Netflix (NFLX) has extended an arrangement with Comcast’s (CMCSA) Common Filmed Enjoyment Group (UFEG) that offers it special legal rights to stream specified animated films in the U.S.
Netflix at present streams animated material from Universal’s Illumination studios. Below the new settlement, it will acquire the rights to Universal’s DreamWorks productions as nicely. (See Netflix inventory charts on TipRanks).
“We are thrilled to keep on our partnership with UFEG to deliver more films from Illumination and DreamWorks Animation to our Netflix audience…Netflix households appreciate seeing and rewatching animated movies, and this offer lets us to develop our library to convey our viewers more of what they want to view,” reported Colin Morawski, Netflix’s Director of Studio Licensing.

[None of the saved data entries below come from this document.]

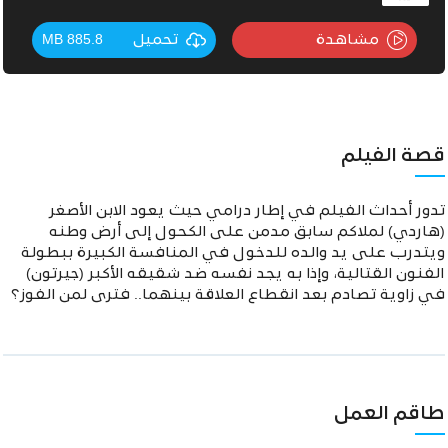
مشاهدة
تحميل
885.8 MB
قصة الفيلم
تدور أحداث الفيلم في إطار درامي حيث يعود الابن الأصغر
(هاردي) لملاكم سابق مدمن على الكحول إلى أرض وطنه
ويتدرب على يد والده للدخول في المنافسة الكبيرة ببطولة
الفنون القتالية، وإذا به يجد نفسه ضد شقيقه الأكبر (جيرتون)
في زاوية تصادم بعد انقطاع العلاقة بينهما.. فترى لمن الفوز؟
طاقم العمل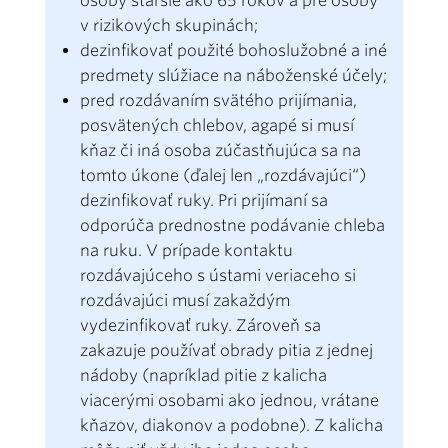
osoby staršie ako 65 rokov a pre osoby
v rizikových skupinách;
dezinfikovať použité bohoslužobné a iné
predmety slúžiace na náboženské účely;
pred rozdávaním svätého prijímania,
posvätených chlebov, agapé si musí
kňaz či iná osoba zúčastňujúca sa na
tomto úkone (ďalej len „rozdávajúci“)
dezinfikovať ruky. Pri prijímaní sa
odporúča prednostne podávanie chleba
na ruku. V prípade kontaktu
rozdávajúceho s ústami veriaceho si
rozdávajúci musí zakaždým
vydezinfikovať ruky. Zároveň sa
zakazuje používať obrady pitia z jednej
nádoby (napríklad pitie z kalicha
viacerými osobami ako jednou, vrátane
kňazov, diakonov a podobne). Z kalicha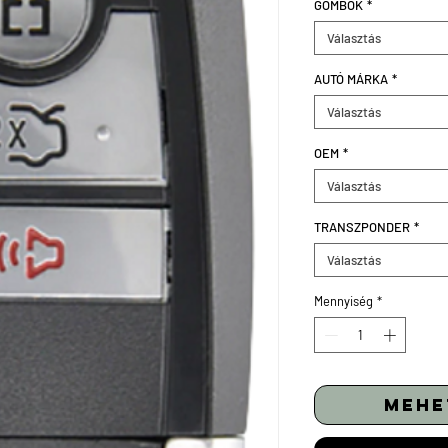
GOMBOK
*
Választás
AUTÓ MÁRKA
*
Választás
OEM
*
Választás
TRANSZPONDER
*
Választás
Mennyiség
*
mehe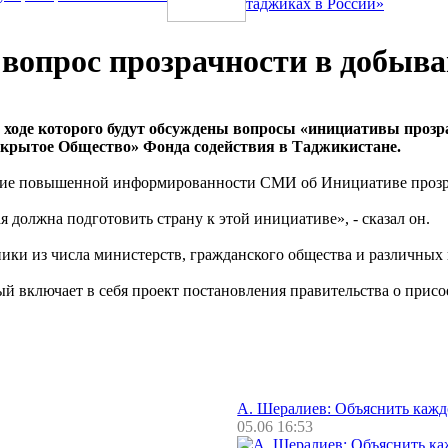
таджиках в России»
т вопрос прозрачности в добыв
, в ходе которого будут обсуждены вопросы «инициативы пр
ткрытое Общество» Фонда содействия в Таджикистане.
ение повышенной информированности СМИ об Инициативе прозр
 должна подготовить страну к этой инициативе», - сказал он.
ники из числа министерств, гражданского общества и различных
ый включает в себя проект постановления правительства о прис
А. Шералиев: Объяснить каж
05.06 16:53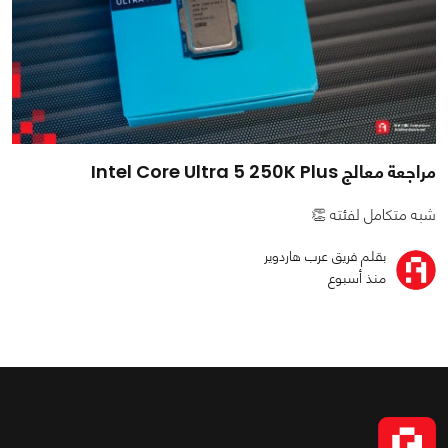
مراجعة معالج Intel Core Ultra 5 250K Plus
شبه متكامل لفئته 👏
بقلم فريق عرب هاردوير
منذ أسبوع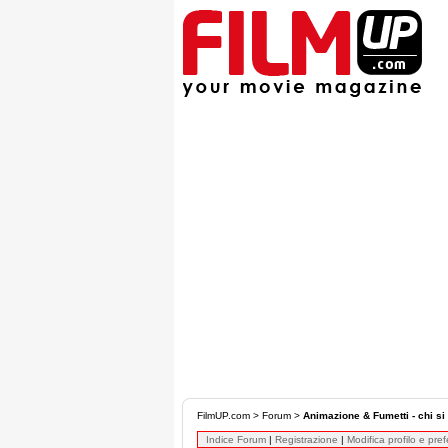
FilmUP.com
>
Forum
>
Animazione & Fumetti - chi si 
Indice Forum
|
Registrazione
|
Modifica profilo e pre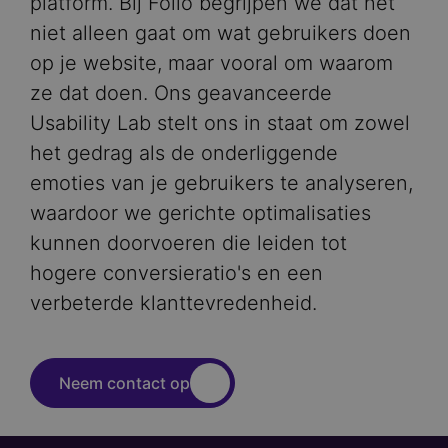
platform. Bij Follo begrijpen we dat het
niet alleen gaat om wat gebruikers doen
op je website, maar vooral om waarom
ze dat doen. Ons geavanceerde
Usability Lab stelt ons in staat om zowel
het gedrag als de onderliggende
emoties van je gebruikers te analyseren,
waardoor we gerichte optimalisaties
kunnen doorvoeren die leiden tot
hogere conversieratio's en een
verbeterde klanttevredenheid.
Neem contact op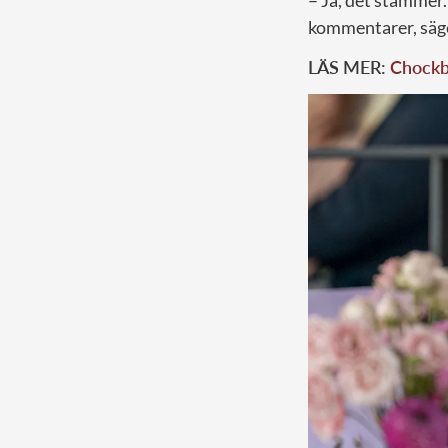
– Ja, det stämmer.
kommentarer, säg
LÄS MER:
Chockb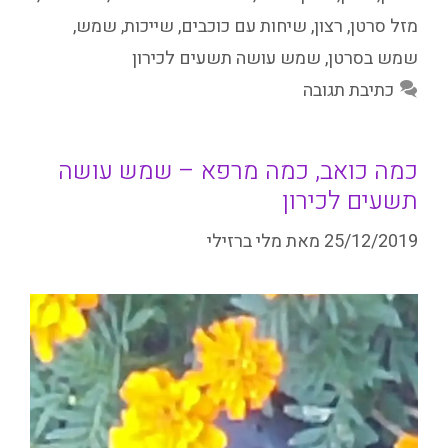
מזל סרטן
,
רצון
,
שיחות עם כוכבים
,
שייכות
,
שמש
,
שמש בסרטן
,
שמש עושה תשעים לכירון
כתיבת תגובה
כמה כואב, כמה מרפא – שמש עושה
תשעים לכירון
25/12/2019
מאת
מלי ברזילי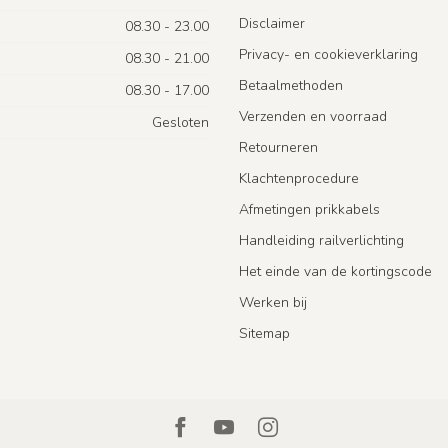
Disclaimer
08.30 - 23.00
Privacy- en cookieverklaring
08.30 - 21.00
Betaalmethoden
08.30 - 17.00
Verzenden en voorraad
Gesloten
Retourneren
Klachtenprocedure
Afmetingen prikkabels
Handleiding railverlichting
Het einde van de kortingscode
Werken bij
Sitemap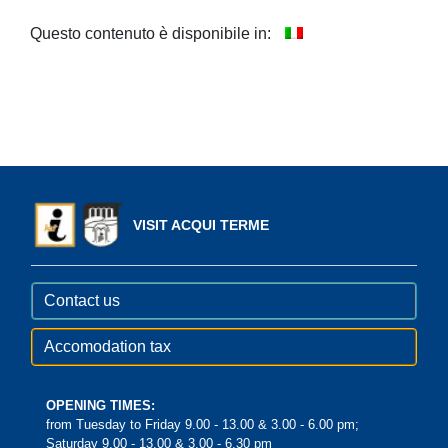
Questo contenuto è disponibile in:
VISIT ACQUI TERME
Contact us
Accomodation tax
OPENING TIMES:
from Tuesday to Friday 9.00 - 13.00 & 3.00 - 6.00 pm;
Saturday 9.00 - 13.00 & 3.00 - 6.30 pm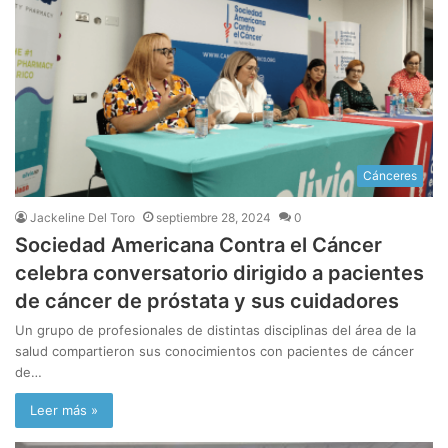
Cánceres
Jackeline Del Toro
septiembre 28, 2024
0
Sociedad Americana Contra el Cáncer
celebra conversatorio dirigido a pacientes
de cáncer de próstata y sus cuidadores
Un grupo de profesionales de distintas disciplinas del área de la
salud compartieron sus conocimientos con pacientes de cáncer
de…
Leer más »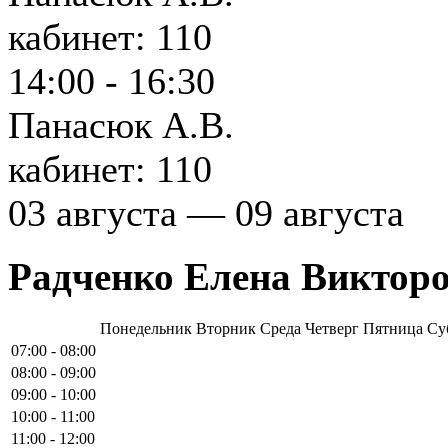
кабинет: 110
14:00 - 16:30
Панасюк А.В.
кабинет: 110
03 августа — 09 августа
Радченко Елена Виктор
Понедельник
Вторник
Среда
Четверг
Пятница
Су
07:00 - 08:00
08:00 - 09:00
09:00 - 10:00
10:00 - 11:00
11:00 - 12:00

“Universal Filmed Amusement Group generates some of the most significant animated franchises and boldest originals…This enjoyable settlement further more demonstrates the relevance of that content to our distribution partners,” commented Peter Levinsohn, Universal’s Main Distribution Officer.
DreamWorks films will go to Netflix following 4 months of streaming on Comcast’s Peacock platform. The key DreamWorks animated series coming to Netflix in 2022 contain Puss in Boots and Minions. As section of the deal, Netflix will license the rights to much more Universal productions four years after their launch.
JPMorgan analyst Doug Anmuth not too long ago reiterated a Invest in ranking on Netflix stock with a selling price target of $600. Anmuth’s price tag target indicates 10.97% upside opportunity.
“We stay good on the shares into earnings and 2H21 as we believe that NFLX could have its strongest 6-thirty day period articles slate ever…NFLX should make more development in beneath-penetrated int’l marketplaces,” observed Anmuth.
Consensus among analysts is a Reasonable Obtain based mostly on 26 Buys, 7 Holds, and 3 Sells. The normal Netflix cost focus on of $606.39 indicates 12.15% upside probable to current degrees.
NFLX scores a 6 out of 10 on TipRanks’ Wise Score score method, suggesting that the inventory is most likely to carry out in line with industry averages.